Première canadienne pour une épicerie

Du potager, directement au panier

Tant qu’à être forcé par les autorités municipales à se doter d’un toit vert, l’IGA de l’arrondissement de Saint-Laurent a décidé d’en profiter pour faire pousser des légumes. Ce supermarché est ainsi devenu le tout premier au Canada à se doter d’un vaste potager, ce qui permet aux clients d’avoir accès à des produits maraîchers bios et on ne peut plus locaux.

Le supermarché a ouvert ses portes en mai 2016 et commencé dès lors à faire quelques tests agricoles. Mais le projet prend véritablement son envol cet été, a-t-on expliqué en conférence de presse. L’espace de 25 000 pieds carrés (50 % du toit) déborde d’une trentaine de variétés de végétaux : aubergines, carottes, chou frisé, rabioles, basilic, poivrons, tomates… Les premières récoltes ont été vendues à la mi-juin.

Contrairement aux Fermes Lufa, qui installent des serres sur les toits de la région montréalaise, IGA exploite un potager à ciel ouvert. La production se limite donc à la saison chaude. L’investissement nécessaire est évidemment moindre, mais le coût de construction de la structure et du toit a tout de même augmenté un peu. De 5 %, ce qui est « marginal » selon le Groupe Mach, propriétaire de l’immeuble certifié LEED argent.

La gestion des lieux a été confiée à l’entreprise montréalaise La ligne verte, spécialisée dans les toitures végétales. Celle-ci loue le toit de I’IGA et lui vend ensuite ses récoltes. S’il y en a trop, l’excédent est vendu au marché Atwater. « On est une ferme indépendante comme les autres, mais il se trouve qu’on est sur un toit », explique Léandre Chagnon, de La ligne verte.

Côté prix, les consommateurs ne doivent pas s’attendre à des aubaines, même si les frais de transport sont inexistants. Produire à petite échelle, sur un toit et seulement quelques mois par année entraîne des coûts importants, rappelle M. Chagnon. Les prix de détail sont donc similaires à ceux des produits bios venus d’ailleurs. En revanche, l’empreinte écologique est moindre, les règles de certification sont plus strictes ici qu’au Mexique, et la fraîcheur de ses produits est inégalée, fait-il valoir. « Ma salade sera bonne trois semaines ! »

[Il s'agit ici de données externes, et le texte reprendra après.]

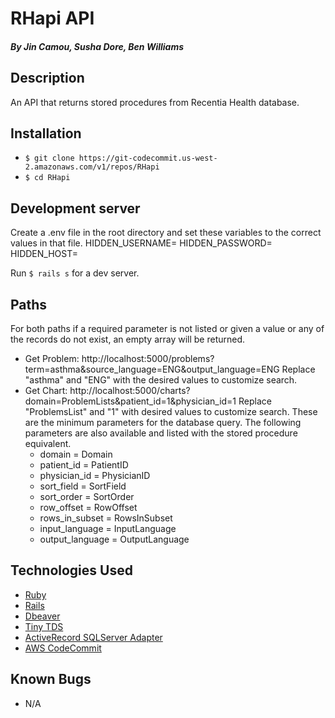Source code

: # RHapi API

#### _By Jin Camou, Susha Dore, Ben Williams_

## Description
An API that returns stored procedures from Recentia Health database.

## Installation
* `$ git clone https://git-codecommit.us-west-2.amazonaws.com/v1/repos/RHapi`
* `$ cd RHapi`

## Development server
Create a .env file in the root directory and set these variables to the correct values in that file.
HIDDEN_USERNAME=
HIDDEN_PASSWORD=  
HIDDEN_HOST=

Run `$ rails s` for a dev server.

## Paths
For both paths if a required parameter is not listed or given a value or any of the records do not exist, an empty array will be returned.
* Get Problem: http://localhost:5000/problems?term=asthma&source_language=ENG&output_language=ENG
Replace "asthma" and "ENG" with the desired values to customize search.
* Get Chart:
http://localhost:5000/charts?domain=ProblemLists&patient_id=1&physician_id=1
Replace "ProblemsList" and "1" with desired values to customize search. These are the minimum parameters for the database query. The following parameters are also available and listed with the stored procedure equivalent.
  * domain = Domain
  * patient_id = PatientID
  * physician_id = PhysicianID
  * sort_field = SortField
  * sort_order = SortOrder
  * row_offset = RowOffset
  * rows_in_subset = RowsInSubset
  * input_language = InputLanguage
  * output_language = OutputLanguage

## Technologies Used
* [Ruby](https://www.ruby-lang.org/en/downloads/)
* [Rails](http://rubyonrails.org/)
* [Dbeaver](https://dbeaver.jkiss.org/)
* [Tiny TDS](https://github.com/rails-sqlhserver/tiny_tds)
* [ActiveRecord SQLServer Adapter](https://github.com/rails-sqlserver/activerecord-sqlserver-adapter)
* [AWS CodeCommit](https://aws.amazon.com/codecommit/)

## Known Bugs
* N/A
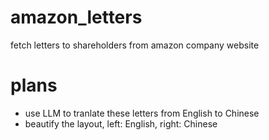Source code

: # amazon_letters
fetch letters to shareholders from amazon company website

# plans
- use LLM to tranlate these letters from English to Chinese
- beautify the layout, left: English, right: Chinese
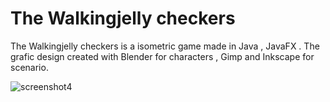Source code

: # The Walkingjelly checkers 
The Walkingjelly checkers is a isometric game made in Java , JavaFX . 
The grafic design created with Blender for characters , Gimp and Inkscape for scenario. 

![screenshot4](https://user-images.githubusercontent.com/26597373/120817503-111c7580-c552-11eb-8c13-77db49ea5240.PNG)
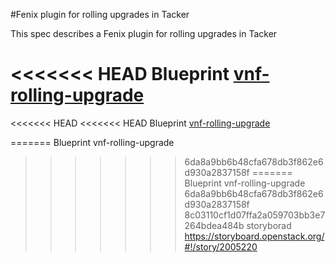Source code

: #Fenix plugin for rolling upgrades in Tacker

This spec describes a Fenix plugin for rolling upgrades in Tacker

<<<<<<< HEAD
Blueprint [vnf-rolling-upgrade](https://blueprints.launchpad.net/tacker/+spec/vnf-rolling-upgrade)
=======

<<<<<<< HEAD
<<<<<<< HEAD
Blueprint [vnf-rolling-upgrade](https://blueprints.launchpad.net/tacker/+spec/vnf-rolling-upgrade)

=======
Blueprint vnf-rolling-upgrade
>>>>>>> 6da8a9bb6b48cfa678db3f862e6d930a2837158f
=======
Blueprint vnf-rolling-upgrade
>>>>>>> 6da8a9bb6b48cfa678db3f862e6d930a2837158f
>>>>>>> 8c03110cf1d07ffa2a059703bb3e7264bdea484b
storyborad https://storyboard.openstack.org/#!/story/2005220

La nouvelle offre jouit par ailleurs d’un marketing intéressant. En magasin, le petit kiosque où sont regroupés les légumes cueillis sur le toit comporte deux écrans de télévision qui montrent le potager en direct et une vidéo expliquant le projet. De plus, les végétaux portent la marque « Frais du toit », dont le logo est moderne et épuré.

Persévérance et innovation

La « persévérance » et la « volonté d’innover » des copropriétaires du supermarché ont été saluées par le nouveau président de Sobeys Québec (propriétaire de l’enseigne IGA), Pierre St-Laurent, qui a participé à l’inauguration officielle des lieux.

En entrevue, il n’a pas nié que le siège social avait eu des réticences. « Au début, ça a l’air marginal, ce n’est pas connu. Les grosses organisations aiment ce qui est standard. Pendant qu’on fait ça, on ne fait pas autre chose, et on se demande où est la valeur. Mais finalement, tout le monde est super fier et on a le goût d’en faire d’autres ! »

Avant de lancer un autre projet similaire, IGA attend de mesurer les résultats obtenus. La rentabilité financière ne sera pas le principal critère, jure M. St-Laurent, précisant que ça surpasse ses attentes. « Et je suis convaincu que lorsque les clients vont savoir que leurs légumes viennent du toit avec zéro émission […] ceux qui ont des familles et pensent au futur vont probablement triper. »

Lufa applaudit

Selon Pierre St-Laurent, le principal atout de ce projet pour IGA est la démonstration de sa « responsabilité sociale ». « Je pense que les gens vont reconnaître que ce genre d’initiative est bon pour tout le monde. […] Un toit est un espace inutilisé, alors pour l’environnement, c’est extraordinaire. Et je pense qu’on va donner le goût à d’autres entreprises [de faire de même]. »

La chaîne IGA n’est pas seule dans son camp. « Les épiciers d’aujourd’hui, s’inspirant une fois de plus de Whole Foods, adhèrent de façon enthousiaste à la tendance du super-local comme élément de différenciation », affirmait récemment Daniel Levine, directeur de l’Avant-Guide Institute, à Food Dive.

Du côté des Fermes Lufa, on accueille bien le projet d’IGA. « Nous croyons que l’agriculture urbaine est essentielle à la pérennité des grandes villes et de leurs systèmes alimentaires. Nous appuyons tout projet de verdissement des toits et les félicitons pour cette initiative », a déclaré le porte-parole Simon Garneau.